Are you suggesting that I should db-out the saved annotation from step 4 to a seperated dataset (DatasetB) and ner.batch-train from DatasetB?

Sorry if this was unclear! I meant that when you run ner.teach, the first argument (in your example, "DatasetA"), should be a different name. For example, "DatasetB". This will save the annotations you create to the othee dataset.

When you then batch train again in step 5, you can update the output model of step 4 with the annotations from DatasetB.

I think I understand now,

I should be doing this: ner.teach DatasetB modelA pre_annotated_data_1.json in order to save the newly annotated data in to a seperate dataset (DatasetB)

Then I am able to do ner.batch-train such as:
ner.batch-train DatasetB en_core_web_sm --output modelB

Let me know if I am understanding right

I have encountered another issue regarding the above:

When I followed what you mentioned:
1)ner.teach result save to a separate dataset (DatasetB), around 1600 annotations
2)ner.batch-train DatasetB en_core_web_sm --output modelB

I only see 300 examples loaded in ner.batch-train which command I used wrong?

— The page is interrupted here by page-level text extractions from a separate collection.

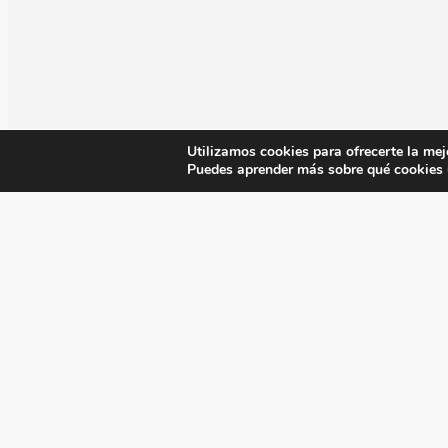
Utilizamos cookies para ofrecerte la mej
Puedes aprender más sobre qué cookies u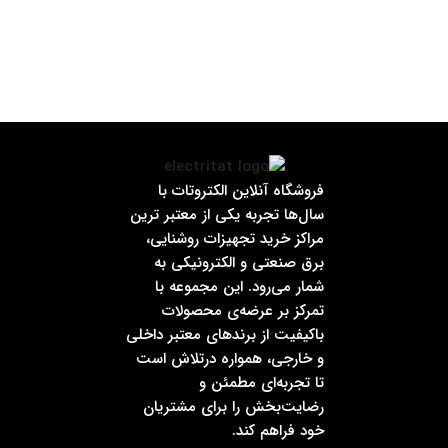
فروشگاه آنلاین الکتروتات با
سال‌ها تجربه یکی از معتبر ترین
مراکز خرید تجهیزات روشنایی،
برق صنعتی و الکترونیکی به
شمار می‌رود. این مجموعه با
تمرکز بر عرضه‌ی محصولات
باکیفیت از برندهای معتبر داخلی
و خارجی، همواره درتلاش است
تا تجربه‌ای مطمئن و
رضایت‌بخش را برای مشتریان
خود فراهم کند.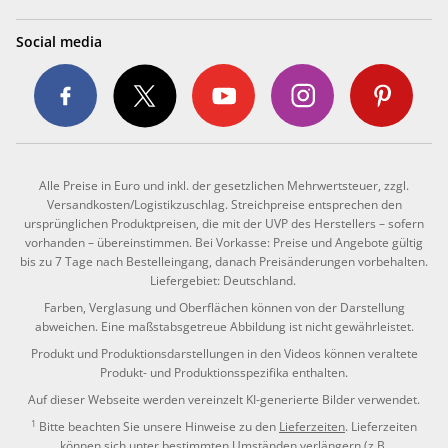
Social media
Alle Preise in Euro und inkl. der gesetzlichen Mehrwertsteuer, zzgl.
Versandkosten/Logistikzuschlag. Streichpreise entsprechen den
ursprünglichen Produktpreisen, die mit der UVP des Herstellers – sofern
vorhanden – übereinstimmen. Bei Vorkasse: Preise und Angebote gültig
bis zu 7 Tage nach Bestelleingang, danach Preisänderungen vorbehalten.
Liefergebiet: Deutschland.
Farben, Verglasung und Oberflächen können von der Darstellung
abweichen. Eine maßstabsgetreue Abbildung ist nicht gewährleistet.
Produkt und Produktionsdarstellungen in den Videos können veraltete
Produkt- und Produktionsspezifika enthalten.
Auf dieser Webseite werden vereinzelt KI-generierte Bilder verwendet.
1
Bitte beachten Sie unsere Hinweise zu den
Lieferzeiten
. Lieferzeiten
können sich unter bestimmten Umständen verlängern (z.B.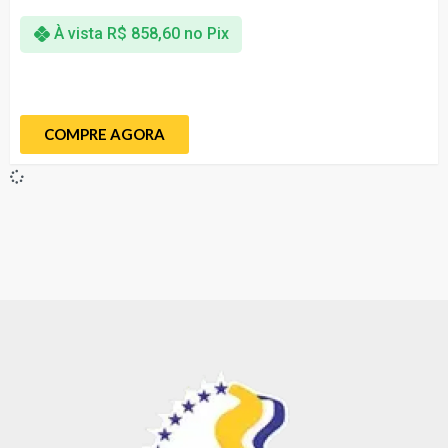
À vista
R$
858,60
no Pix
COMPRE AGORA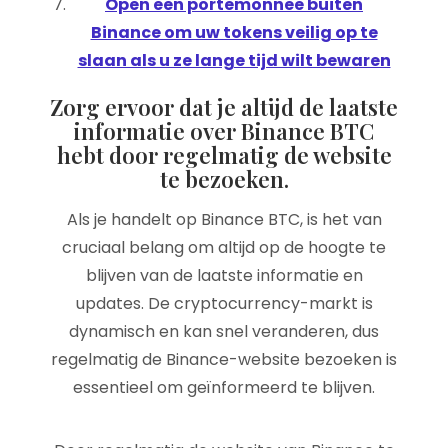
Open een portemonnee buiten
Binance om uw tokens veilig op te
slaan als u ze lange tijd wilt bewaren
Zorg ervoor dat je altijd de laatste
informatie over Binance BTC
hebt door regelmatig de website
te bezoeken.
Als je handelt op Binance BTC, is het van
cruciaal belang om altijd op de hoogte te
blijven van de laatste informatie en
updates. De cryptocurrency-markt is
dynamisch en kan snel veranderen, dus
regelmatig de Binance-website bezoeken is
essentieel om geïnformeerd te blijven.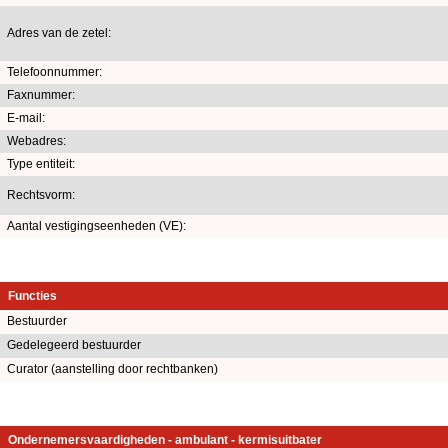
Adres van de zetel:
Telefoonnummer:
Faxnummer:
E-mail:
Webadres:
Type entiteit:
Rechtsvorm:
Aantal vestigingseenheden (VE):
Functies
Bestuurder
Gedelegeerd bestuurder
Curator (aanstelling door rechtbanken)
Ondernemersvaardigheden - ambulant - kermisuitbater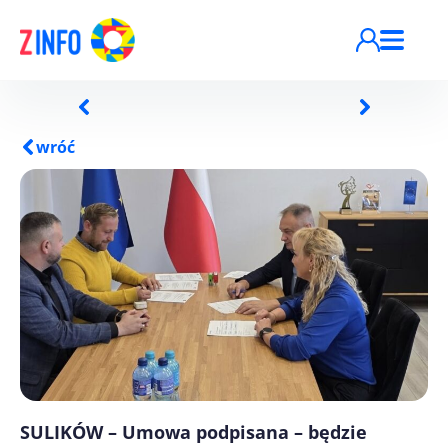
Przejdź do treści
wróć
SULIKÓW – Umowa podpisana – będzie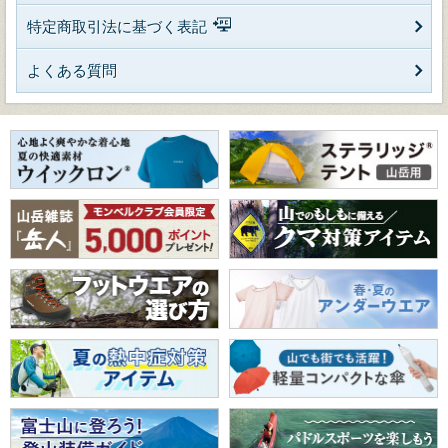
特定商取引法に基づく表記
よくある質問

Are these the actual examples that are loaded, or the examples used for training? It's possible that you end up with fewer unique training examples, because Prodigy will merge all annotations on the same text into one example. The recipe will also hold back examples for evalution if you do not provide an evaluation set, so it can output accuracy results.

well, the total examples is 400, i used a 20/80 split. Even though, the total annotations I made was 1000+.

When I db-in the original examples (800 pre-annotated data), and ner.batch-train at the first place, it used 700ish examples for training, which means it loaded all examples for training the model?